Because we need to do a lot of post-processing of the data, once we have grabbed it from the (remote) database. For example, before fitting an outcome model we may want to get rid of data of non-informative strata, data that we did need just a few minutes earlier when fitting a propensity model. Yes, we could perform all these operations on the server, but we would get a massive increase in database IO, which currently isn’t our bottleneck, but would surely become so immediately.

Other reasons I like to do analytic steps locally:

I like one data pull to get all the data from the remote server, and then do all processing locally. This vastly increases stability (I think).
We officially support 4 or 5 different database platforms, unofficially a dozen or so, with very different SQL dialects. We can make our life a lot easier if most complex operations are done locally, in a uniform environment, rather than in the remote database jungle.

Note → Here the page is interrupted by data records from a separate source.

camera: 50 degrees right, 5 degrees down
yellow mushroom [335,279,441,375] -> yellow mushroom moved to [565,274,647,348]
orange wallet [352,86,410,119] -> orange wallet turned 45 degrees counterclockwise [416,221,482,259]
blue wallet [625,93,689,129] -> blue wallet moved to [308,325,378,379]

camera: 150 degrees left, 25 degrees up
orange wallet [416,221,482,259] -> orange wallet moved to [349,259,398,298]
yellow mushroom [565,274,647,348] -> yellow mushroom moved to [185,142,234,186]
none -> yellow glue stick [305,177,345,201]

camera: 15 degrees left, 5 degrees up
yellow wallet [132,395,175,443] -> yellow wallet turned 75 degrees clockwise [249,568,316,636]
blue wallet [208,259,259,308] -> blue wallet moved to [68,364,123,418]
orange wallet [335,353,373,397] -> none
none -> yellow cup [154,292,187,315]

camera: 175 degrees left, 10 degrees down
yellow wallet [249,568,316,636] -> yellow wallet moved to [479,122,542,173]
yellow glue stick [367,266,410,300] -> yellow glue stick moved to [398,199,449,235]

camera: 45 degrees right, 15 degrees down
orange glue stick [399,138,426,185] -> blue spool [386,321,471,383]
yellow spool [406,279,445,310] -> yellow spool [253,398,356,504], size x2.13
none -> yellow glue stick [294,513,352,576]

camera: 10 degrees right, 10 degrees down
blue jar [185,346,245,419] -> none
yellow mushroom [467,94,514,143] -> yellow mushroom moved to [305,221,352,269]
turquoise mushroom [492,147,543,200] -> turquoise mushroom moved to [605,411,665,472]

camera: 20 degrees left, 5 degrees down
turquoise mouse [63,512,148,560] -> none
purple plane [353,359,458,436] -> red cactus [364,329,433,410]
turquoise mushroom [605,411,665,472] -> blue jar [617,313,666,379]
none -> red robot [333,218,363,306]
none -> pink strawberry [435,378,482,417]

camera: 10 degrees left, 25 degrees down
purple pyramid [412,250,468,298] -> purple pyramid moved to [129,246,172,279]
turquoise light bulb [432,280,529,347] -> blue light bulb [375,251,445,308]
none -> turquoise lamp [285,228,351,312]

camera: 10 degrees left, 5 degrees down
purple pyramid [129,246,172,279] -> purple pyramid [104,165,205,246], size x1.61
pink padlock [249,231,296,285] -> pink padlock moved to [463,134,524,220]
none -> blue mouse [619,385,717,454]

Adam_Black · February 17, 2020, 4:27pm

Makes sense. How large are the analytic datasets in terms of number of rows and/or Gigabytes? If everyone had >=32GB of RAM available on a local analytic machine could we just use in-memory dataframes and the data.table package?

schuemie · February 18, 2020, 7:25am

Usually between 1 and 10GB, although I’ve had objects that were around 32GB. I would use multi-threading, so would access 3 or 4 such objects at a time. But that is an extreme case (and I have 168GB of RAM, so still wouldn’t have needed ff).

Adam_Black · February 18, 2020, 2:53pm

I can’t work with large datasets locally since my work laptop is pretty under resourced and locked down. We have a remote R server that will to the analytical work and has a ton of RAM. One benefit of using dplyr is that you could support multiple backend technologies including RSQLite (dbplyr), Spark (sparklyr), data.table (dtplyr) with minimal effort. This is the direction RStudio is going and is conceptually similar to generic OHDSI SQL. Then each institution could use the best option for the infrastructure they have, maybe using RSQLite as a default backend.

Is there a work group around OHDSI R package development that I can join?